• Required action
From the first line of the data through the line containing "количества лейкоцитов (лейкопения);", return each line exactly.

• Working data
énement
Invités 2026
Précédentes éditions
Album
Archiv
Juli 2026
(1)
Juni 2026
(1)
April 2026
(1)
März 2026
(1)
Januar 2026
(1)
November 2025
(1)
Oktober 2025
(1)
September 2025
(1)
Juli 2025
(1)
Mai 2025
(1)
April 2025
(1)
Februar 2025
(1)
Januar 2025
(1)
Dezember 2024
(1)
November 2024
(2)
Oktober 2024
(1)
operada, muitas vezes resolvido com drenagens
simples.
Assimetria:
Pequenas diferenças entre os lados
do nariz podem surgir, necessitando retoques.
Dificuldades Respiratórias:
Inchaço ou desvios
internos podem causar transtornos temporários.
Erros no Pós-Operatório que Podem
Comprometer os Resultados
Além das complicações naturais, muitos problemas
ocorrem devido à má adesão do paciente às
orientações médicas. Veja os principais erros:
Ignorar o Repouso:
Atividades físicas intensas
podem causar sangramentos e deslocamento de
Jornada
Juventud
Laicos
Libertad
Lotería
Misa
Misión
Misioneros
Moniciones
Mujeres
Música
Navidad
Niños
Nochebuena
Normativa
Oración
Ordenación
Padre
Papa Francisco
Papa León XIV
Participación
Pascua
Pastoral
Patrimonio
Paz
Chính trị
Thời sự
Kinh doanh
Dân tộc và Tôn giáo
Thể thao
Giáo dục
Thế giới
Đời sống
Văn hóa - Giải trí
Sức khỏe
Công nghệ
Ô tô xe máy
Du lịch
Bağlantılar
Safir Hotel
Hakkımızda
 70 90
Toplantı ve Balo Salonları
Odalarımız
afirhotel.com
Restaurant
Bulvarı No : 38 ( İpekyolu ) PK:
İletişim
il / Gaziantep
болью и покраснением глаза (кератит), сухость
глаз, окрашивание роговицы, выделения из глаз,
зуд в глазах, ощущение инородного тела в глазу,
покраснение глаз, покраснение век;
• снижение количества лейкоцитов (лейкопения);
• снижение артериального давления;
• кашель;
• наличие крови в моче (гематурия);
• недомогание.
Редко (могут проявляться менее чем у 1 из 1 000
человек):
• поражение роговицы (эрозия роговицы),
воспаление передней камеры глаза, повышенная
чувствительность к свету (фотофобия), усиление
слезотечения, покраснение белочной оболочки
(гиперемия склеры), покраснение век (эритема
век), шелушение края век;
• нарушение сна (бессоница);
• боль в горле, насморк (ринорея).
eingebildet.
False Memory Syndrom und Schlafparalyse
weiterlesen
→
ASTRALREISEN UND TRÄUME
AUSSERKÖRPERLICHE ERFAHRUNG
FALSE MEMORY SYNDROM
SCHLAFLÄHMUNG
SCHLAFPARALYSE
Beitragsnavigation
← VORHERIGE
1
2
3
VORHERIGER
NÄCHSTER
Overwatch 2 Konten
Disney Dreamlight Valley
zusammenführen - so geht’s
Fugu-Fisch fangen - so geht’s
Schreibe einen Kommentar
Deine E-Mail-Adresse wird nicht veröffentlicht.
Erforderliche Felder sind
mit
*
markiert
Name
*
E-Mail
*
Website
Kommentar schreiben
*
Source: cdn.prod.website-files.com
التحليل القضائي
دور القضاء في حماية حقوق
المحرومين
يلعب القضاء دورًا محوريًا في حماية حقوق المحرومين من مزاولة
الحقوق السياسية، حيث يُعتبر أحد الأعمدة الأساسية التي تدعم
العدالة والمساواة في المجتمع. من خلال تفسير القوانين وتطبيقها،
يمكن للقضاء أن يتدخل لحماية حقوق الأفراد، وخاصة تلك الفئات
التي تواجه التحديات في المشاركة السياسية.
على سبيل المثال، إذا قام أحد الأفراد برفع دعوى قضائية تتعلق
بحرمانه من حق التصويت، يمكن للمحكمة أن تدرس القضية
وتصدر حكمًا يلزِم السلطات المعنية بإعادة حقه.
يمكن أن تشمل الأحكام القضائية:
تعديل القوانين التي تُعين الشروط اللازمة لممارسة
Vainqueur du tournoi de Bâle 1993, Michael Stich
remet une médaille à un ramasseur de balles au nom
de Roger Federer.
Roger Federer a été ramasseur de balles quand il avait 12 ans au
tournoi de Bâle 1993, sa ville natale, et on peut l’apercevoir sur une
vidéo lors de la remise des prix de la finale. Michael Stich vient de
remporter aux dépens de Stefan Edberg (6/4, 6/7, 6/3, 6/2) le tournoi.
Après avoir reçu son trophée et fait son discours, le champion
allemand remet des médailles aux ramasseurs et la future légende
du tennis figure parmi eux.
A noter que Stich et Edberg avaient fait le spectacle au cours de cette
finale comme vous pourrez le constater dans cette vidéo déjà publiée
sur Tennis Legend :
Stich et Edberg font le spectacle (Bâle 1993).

• Solved exercise
énement
Invités 2026
Précédentes éditions
Album
Archiv
Juli 2026
(1)
Juni 2026
(1)
April 2026
(1)
März 2026
(1)
Januar 2026
(1)
November 2025
(1)
Oktober 2025
(1)
September 2025
(1)
Juli 2025
(1)
Mai 2025
(1)
April 2025
(1)
Februar 2025
(1)
Januar 2025
(1)
Dezember 2024
(1)
November 2024
(2)
Oktober 2024
(1)
operada, muitas vezes resolvido com drenagens
simples.
Assimetria:
Pequenas diferenças entre os lados
do nariz podem surgir, necessitando retoques.
Dificuldades Respiratórias:
Inchaço ou desvios
internos podem causar transtornos temporários.
Erros no Pós-Operatório que Podem
Comprometer os Resultados
Além das complicações naturais, muitos problemas
ocorrem devido à má adesão do paciente às
orientações médicas. Veja os principais erros:
Ignorar o Repouso:
Atividades físicas intensas
podem causar sangramentos e deslocamento de
Jornada
Juventud
Laicos
Libertad
Lotería
Misa
Misión
Misioneros
Moniciones
Mujeres
Música
Navidad
Niños
Nochebuena
Normativa
Oración
Ordenación
Padre
Papa Francisco
Papa León XIV
Participación
Pascua
Pastoral
Patrimonio
Paz
Chính trị
Thời sự
Kinh doanh
Dân tộc và Tôn giáo
Thể thao
Giáo dục
Thế giới
Đời sống
Văn hóa - Giải trí
Sức khỏe
Công nghệ
Ô tô xe máy
Du lịch
Bağlantılar
Safir Hotel
Hakkımızda
 70 90
Toplantı ve Balo Salonları
Odalarımız
afirhotel.com
Restaurant
Bulvarı No : 38 ( İpekyolu ) PK:
İletişim
il / Gaziantep
болью и покраснением глаза (кератит), сухость
глаз, окрашивание роговицы, выделения из глаз,
зуд в глазах, ощущение инородного тела в глазу,
покраснение глаз, покраснение век;
• снижение количества лейкоцитов (лейкопения);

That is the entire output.